Loss of control: ‘Loss of control’ scenarios
are scenarios where AI systems operate
outside of anyone’s control, with no clear path
to regaining control. Current systems lack the
capabilities to pose such risks, but they are
improving in relevant areas such as autonomous
operation. Since the last Report, it has become
more common for models to distinguish between
test settings and real-world deployment and
to find loopholes in evaluations, which could
allow dangerous capabilities to go undetected
before deployment.
Systemic risks
Labour market impacts: General-purpose AI
will likely automate a wide range of cognitive
tasks, especially in knowledge work. Economists
disagree on the magnitude of future impacts:
some expect job losses to be offset by new job
creation, while others argue that widespread
automation could significantly reduce
employment and wages. Early evidence shows
no effect on overall employment, but some signs
of declining demand for early-career workers in
some AI-exposed occupations, such as writing.
Risks to human autonomy: AI use may affect
people’s ability to make informed choices and
act on them. Early evidence suggests that
reliance on AI tools can weaken critical thinking
skills and encourage ‘automation bias’, the
tendency to trust AI system outputs without
sufficient scrutiny. ‘AI companion’ apps now
have tens of millions of users, a small share
of whom show patterns of increased loneliness
and reduced social engagement.
Layering multiple
approaches offers more
robust risk management
Managing general-purpose AI risks is difficult
due to technical and institutional challenges.
Technically, new capabilities sometimes emerge
unpredictably, the inner workings of models
remain poorly understood, and there is an
‘evaluation gap’: performance on pre-deployment
tests does not reliably predict real-world utility
or risk. Institutionally, developers have incentives
to keep important information proprietary, and
the pace of development can create pressure
to prioritise speed over risk management
and makes it harder for institutions to build
governance capacity.
Risk management practices include threat
modelling to identify vulnerabilities, capability
evaluations to assess potentially dangerous
behaviours, and incident reporting to gather
more evidence. In 2025, 12 companies published
or updated their Frontier AI Safety Frameworks –
documents that describe how they plan to
manage risks as they build more capable models.
While AI risk management initiatives remain
largely voluntary, a small number of regulatory
regimes are beginning to formalise some risk
management practices as legal requirements.

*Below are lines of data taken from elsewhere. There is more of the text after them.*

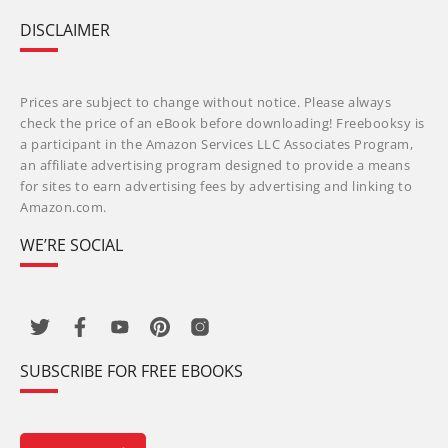
DISCLAIMER
Prices are subject to change without notice. Please always
check the price of an eBook before downloading! Freebooksy is
a participant in the Amazon Services LLC Associates Program,
an affiliate advertising program designed to provide a means
for sites to earn advertising fees by advertising and linking to
Amazon.com.
WE’RE SOCIAL
SUBSCRIBE FOR FREE EBOOKS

Technical safeguards are improving but still
show significant limitations. For example,
attacks designed to elicit harmful outputs
have become more difficult, but users can still
sometimes obtain harmful outputs by rephrasing
requests or breaking them into smaller steps.
AI systems can be made more robust by layering
multiple safeguards, an approach known
as ‘defence-in-depth’.
Open-weight models pose distinct challenges.
They offer significant research and commercial
benefits, particularly for lesser-resourced
actors. However, they cannot be recalled once
released, their safeguards are easier to remove,
and actors can use them outside of monitored
environments – making misuse harder to
prevent and trace.
Societal resilience plays an important role
in managing AI-related harms. Because risk
management measures have limitations,
they will likely fail to prevent some AI-related
incidents. Societal resilience-building measures
to absorb and recover from these shocks include
strengthening critical infrastructure, developing
tools to detect AI-generated content, and building
institutional capacity to respond to novel threats.